Exercise data:
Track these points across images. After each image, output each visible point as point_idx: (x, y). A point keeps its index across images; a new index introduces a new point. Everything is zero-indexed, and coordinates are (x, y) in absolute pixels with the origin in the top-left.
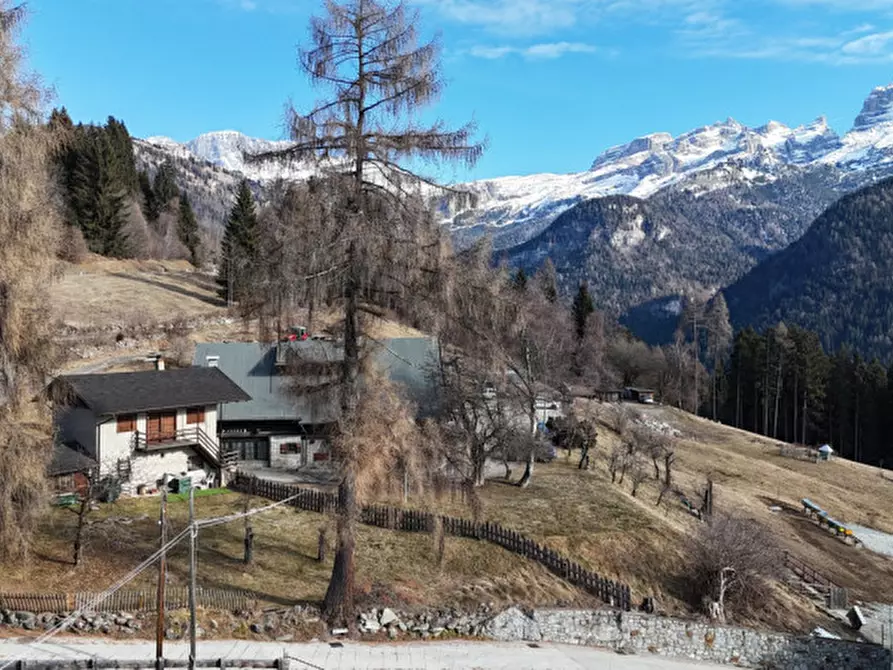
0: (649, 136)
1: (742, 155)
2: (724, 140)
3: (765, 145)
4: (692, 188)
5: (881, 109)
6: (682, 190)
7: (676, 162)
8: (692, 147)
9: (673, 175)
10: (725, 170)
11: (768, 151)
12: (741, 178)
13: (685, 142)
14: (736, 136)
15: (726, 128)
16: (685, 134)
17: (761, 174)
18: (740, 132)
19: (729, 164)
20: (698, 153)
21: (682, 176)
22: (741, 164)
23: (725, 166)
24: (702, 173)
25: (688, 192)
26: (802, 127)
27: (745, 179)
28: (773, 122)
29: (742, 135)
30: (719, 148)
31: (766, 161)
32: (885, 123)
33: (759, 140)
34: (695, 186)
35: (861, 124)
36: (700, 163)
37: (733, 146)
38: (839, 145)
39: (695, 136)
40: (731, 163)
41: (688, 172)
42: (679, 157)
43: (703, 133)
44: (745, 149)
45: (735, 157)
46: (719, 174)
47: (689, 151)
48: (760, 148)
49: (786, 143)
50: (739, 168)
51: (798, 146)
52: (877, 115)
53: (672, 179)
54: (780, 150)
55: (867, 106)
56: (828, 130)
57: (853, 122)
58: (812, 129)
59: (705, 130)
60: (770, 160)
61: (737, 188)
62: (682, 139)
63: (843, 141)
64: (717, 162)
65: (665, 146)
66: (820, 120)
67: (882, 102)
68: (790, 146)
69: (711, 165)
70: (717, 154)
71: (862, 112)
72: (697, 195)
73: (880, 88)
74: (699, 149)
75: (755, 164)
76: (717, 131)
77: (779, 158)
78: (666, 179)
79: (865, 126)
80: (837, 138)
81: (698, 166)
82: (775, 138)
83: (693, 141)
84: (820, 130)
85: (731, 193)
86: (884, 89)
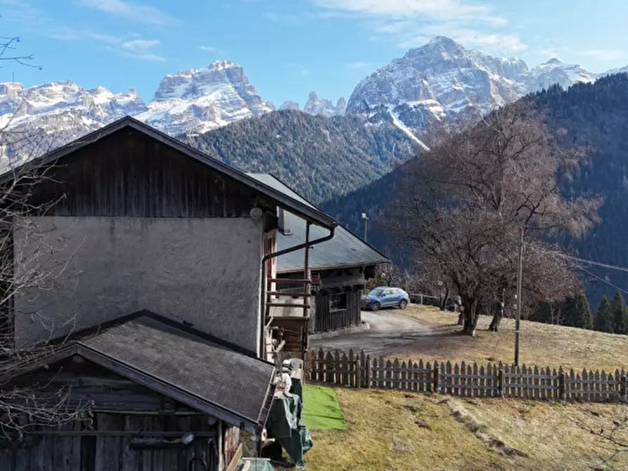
0: (5, 84)
1: (80, 107)
2: (66, 95)
3: (96, 103)
4: (44, 127)
5: (170, 89)
6: (37, 128)
7: (30, 106)
8: (41, 97)
9: (27, 115)
10: (69, 116)
11: (100, 107)
12: (81, 123)
13: (35, 92)
14: (75, 93)
15: (67, 86)
16: (36, 86)
17: (95, 122)
18: (77, 91)
19: (72, 112)
20: (47, 101)
21: (34, 117)
22: (81, 114)
23: (69, 114)
24: (52, 116)
25: (42, 130)
26: (121, 94)
27: (84, 125)
28: (100, 87)
29: (79, 94)
30: (62, 100)
31: (99, 113)
32: (173, 98)
33: (92, 98)
34: (48, 126)
35: (159, 97)
36: (49, 109)
37: (73, 101)
38: (146, 109)
39: (43, 88)
40: (73, 112)
41: (39, 115)
42: (32, 102)
43: (50, 88)
44: (82, 103)
45: (77, 108)
46: (65, 119)
47: (39, 100)
48: (93, 103)
49: (111, 103)
50: (80, 116)
51: (118, 106)
52: (168, 92)
53: (27, 118)
54: (106, 108)
55: (162, 86)
56: (138, 98)
57: (154, 95)
58: (128, 96)
59: (51, 85)
60: (101, 113)
61: (78, 130)
62: (34, 89)
63: (149, 106)
64: (63, 110)
65: (19, 93)
66: (132, 91)
67: (171, 85)
68: (112, 106)
69: (57, 112)
70: (61, 105)
71: (159, 89)
72: (49, 132)
73: (169, 76)
74: (47, 99)
75: (91, 115)
76: (60, 88)
77: (107, 112)
78: (22, 118)
79: (161, 99)
80: (143, 104)
81: (47, 111)
82: (103, 98)
83: (42, 92)
84: (132, 97)
85: (74, 134)
86: (172, 77)
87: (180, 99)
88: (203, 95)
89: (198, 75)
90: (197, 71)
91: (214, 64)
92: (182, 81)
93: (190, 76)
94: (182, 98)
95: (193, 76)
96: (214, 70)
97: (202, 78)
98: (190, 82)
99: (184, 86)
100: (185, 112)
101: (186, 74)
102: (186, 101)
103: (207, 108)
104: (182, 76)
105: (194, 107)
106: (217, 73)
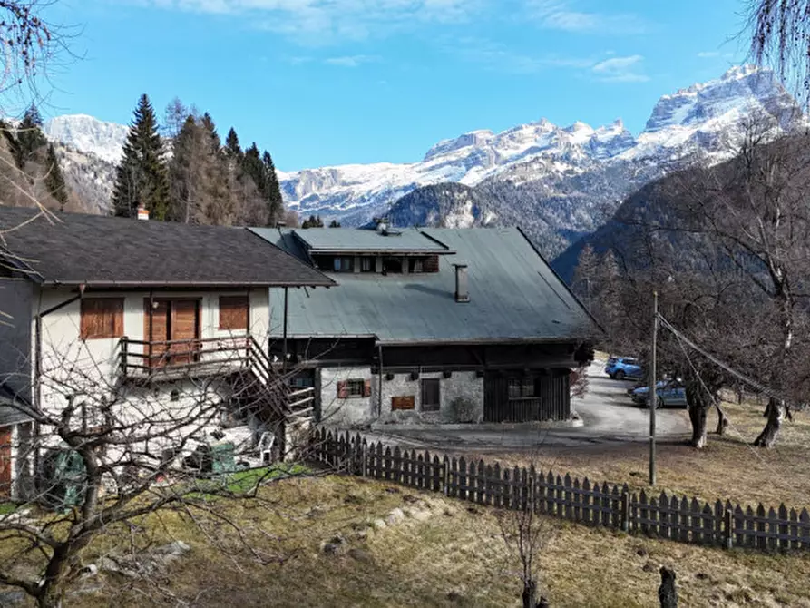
0: (475, 132)
1: (554, 151)
2: (538, 138)
3: (572, 143)
4: (512, 179)
5: (666, 114)
6: (505, 180)
7: (498, 155)
8: (511, 143)
9: (495, 167)
10: (540, 163)
11: (576, 147)
12: (554, 170)
13: (505, 138)
14: (548, 134)
15: (540, 127)
16: (506, 132)
17: (570, 167)
18: (551, 130)
19: (543, 158)
20: (517, 148)
21: (502, 168)
22: (554, 159)
23: (541, 160)
24: (522, 165)
25: (509, 182)
26: (603, 128)
27: (558, 171)
28: (579, 123)
29: (553, 134)
30: (534, 144)
31: (574, 156)
32: (671, 126)
33: (567, 138)
34: (515, 176)
35: (651, 126)
36: (518, 157)
37: (546, 143)
38: (634, 144)
39: (513, 133)
40: (545, 157)
41: (508, 164)
42: (500, 151)
43: (521, 131)
44: (556, 145)
45: (549, 152)
46: (536, 166)
47: (508, 146)
48: (568, 145)
49: (590, 141)
50: (552, 162)
51: (600, 144)
52: (664, 119)
53: (495, 171)
54: (585, 147)
55: (656, 111)
56: (624, 131)
57: (645, 125)
58: (612, 130)
59: (522, 128)
60: (578, 155)
61: (551, 179)
62: (502, 136)
63: (636, 141)
64: (534, 156)
65: (488, 141)
66: (617, 122)
67: (668, 108)
68: (593, 144)
69: (528, 158)
70: (532, 150)
71: (652, 116)
72: (517, 184)
73: (666, 97)
74: (517, 145)
75: (566, 158)
76: (532, 129)
77: (585, 153)
78: (489, 170)
79: (654, 129)
80: (632, 138)
81: (516, 159)
82: (581, 136)
83: (512, 138)
84: (617, 131)
85: (546, 183)
86: (669, 98)
87: (680, 127)
88: (711, 116)
89: (706, 91)
90: (705, 85)
91: (730, 72)
92: (684, 101)
93: (695, 94)
94: (682, 124)
95: (698, 93)
96: (729, 80)
97: (713, 94)
98: (696, 101)
99: (686, 107)
100: (686, 142)
101: (689, 91)
102: (688, 127)
103: (718, 133)
104: (683, 94)
105: (699, 133)
106: (734, 84)
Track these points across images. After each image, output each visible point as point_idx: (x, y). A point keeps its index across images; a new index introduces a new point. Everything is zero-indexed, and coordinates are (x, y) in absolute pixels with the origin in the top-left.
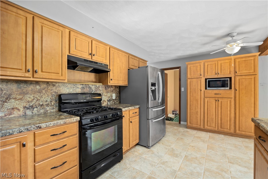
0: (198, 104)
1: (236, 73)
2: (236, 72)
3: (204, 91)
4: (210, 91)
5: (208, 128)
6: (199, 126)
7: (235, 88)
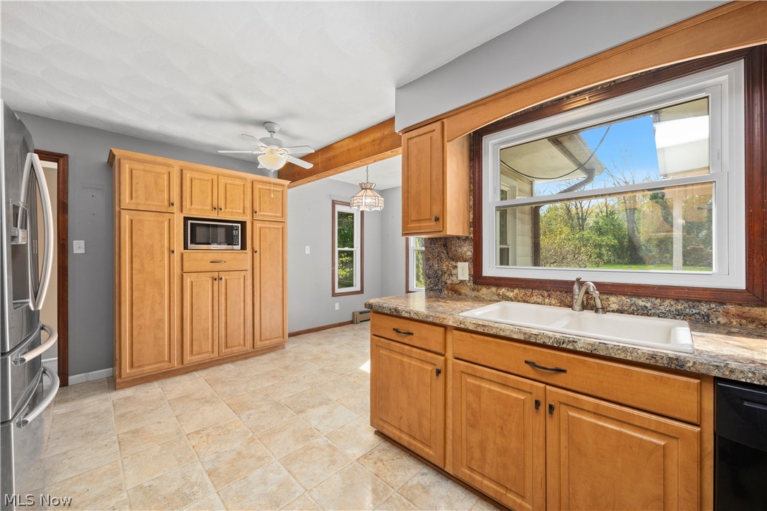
0: (162, 295)
1: (254, 214)
2: (254, 212)
3: (182, 254)
4: (199, 255)
5: (195, 361)
6: (165, 366)
7: (253, 248)
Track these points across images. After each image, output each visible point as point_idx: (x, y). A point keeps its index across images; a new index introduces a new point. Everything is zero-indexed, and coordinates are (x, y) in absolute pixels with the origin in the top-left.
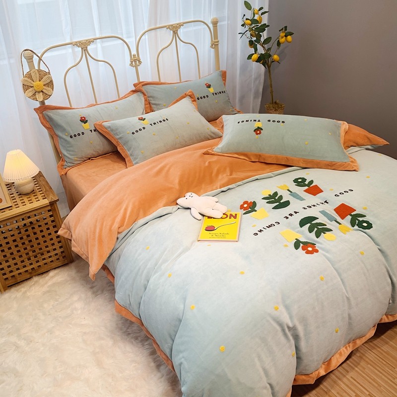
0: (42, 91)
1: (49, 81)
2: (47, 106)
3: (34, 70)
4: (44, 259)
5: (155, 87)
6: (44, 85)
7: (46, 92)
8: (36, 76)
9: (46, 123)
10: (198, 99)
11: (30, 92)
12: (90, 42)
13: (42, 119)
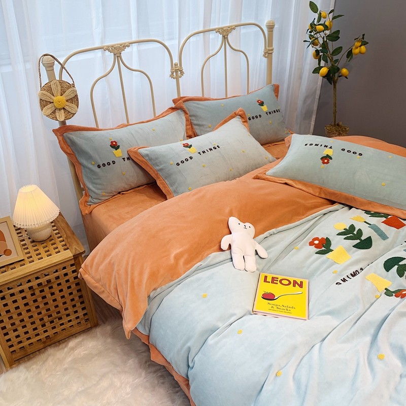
0: (64, 108)
1: (73, 95)
2: (70, 126)
3: (55, 81)
4: (62, 324)
5: (198, 104)
6: (67, 101)
7: (69, 110)
8: (57, 89)
9: (67, 148)
10: (249, 119)
11: (49, 109)
12: (125, 46)
13: (62, 142)
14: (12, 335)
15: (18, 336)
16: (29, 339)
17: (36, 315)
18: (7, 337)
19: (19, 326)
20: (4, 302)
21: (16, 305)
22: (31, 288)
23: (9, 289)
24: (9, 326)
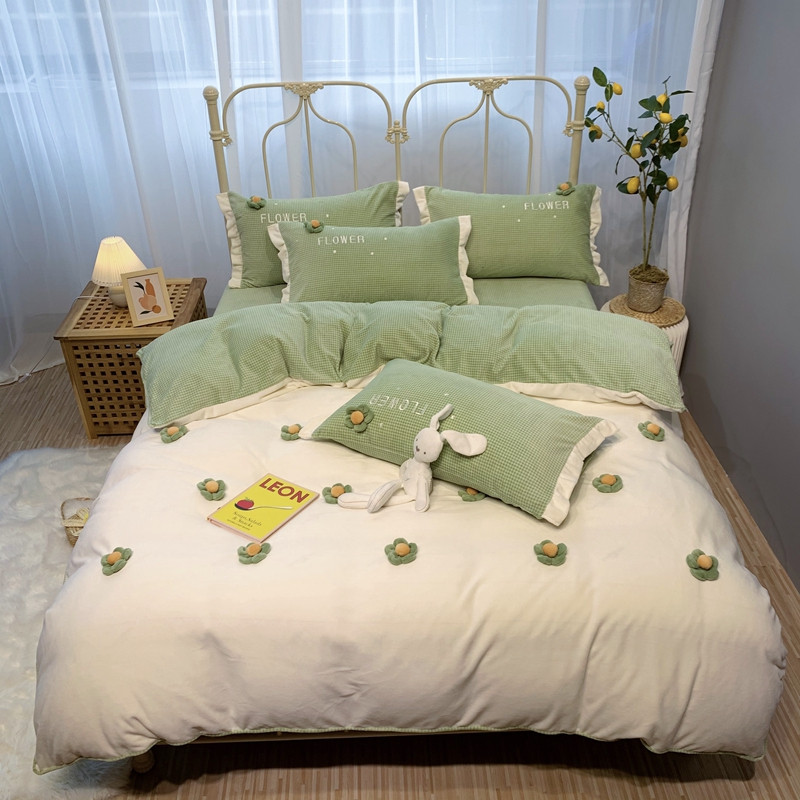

Task details:
Copy out, unchanged, the lines from the very first one through the line containing "73: (880, 88)", including both ends, and leave the pictures out of your answer.

Your solution:
Track these points across images. After each image, output each visible point as point_idx: (x, y). A point keeps its index across images; a new index introduces a new point. Everything is zero-indexed, and coordinates are (x, y) in absolute pixels with the origin in the top-left.
0: (649, 136)
1: (742, 155)
2: (724, 140)
3: (765, 145)
4: (692, 188)
5: (881, 109)
6: (682, 190)
7: (676, 162)
8: (692, 147)
9: (673, 175)
10: (725, 170)
11: (768, 151)
12: (741, 178)
13: (685, 142)
14: (736, 136)
15: (726, 128)
16: (685, 134)
17: (761, 174)
18: (740, 132)
19: (729, 164)
20: (698, 153)
21: (682, 176)
22: (741, 164)
23: (725, 166)
24: (702, 173)
25: (688, 192)
26: (802, 127)
27: (745, 179)
28: (773, 122)
29: (742, 135)
30: (719, 148)
31: (766, 161)
32: (885, 123)
33: (759, 140)
34: (695, 186)
35: (861, 124)
36: (700, 163)
37: (733, 146)
38: (839, 145)
39: (695, 136)
40: (731, 163)
41: (688, 172)
42: (679, 157)
43: (703, 133)
44: (745, 149)
45: (735, 157)
46: (719, 174)
47: (689, 151)
48: (760, 148)
49: (786, 143)
50: (739, 168)
51: (798, 146)
52: (877, 115)
53: (672, 179)
54: (780, 150)
55: (867, 106)
56: (828, 130)
57: (853, 122)
58: (812, 129)
59: (705, 130)
60: (770, 160)
61: (737, 188)
62: (682, 139)
63: (843, 141)
64: (717, 162)
65: (665, 146)
66: (820, 120)
67: (882, 102)
68: (790, 146)
69: (711, 165)
70: (717, 154)
71: (862, 112)
72: (697, 195)
73: (880, 88)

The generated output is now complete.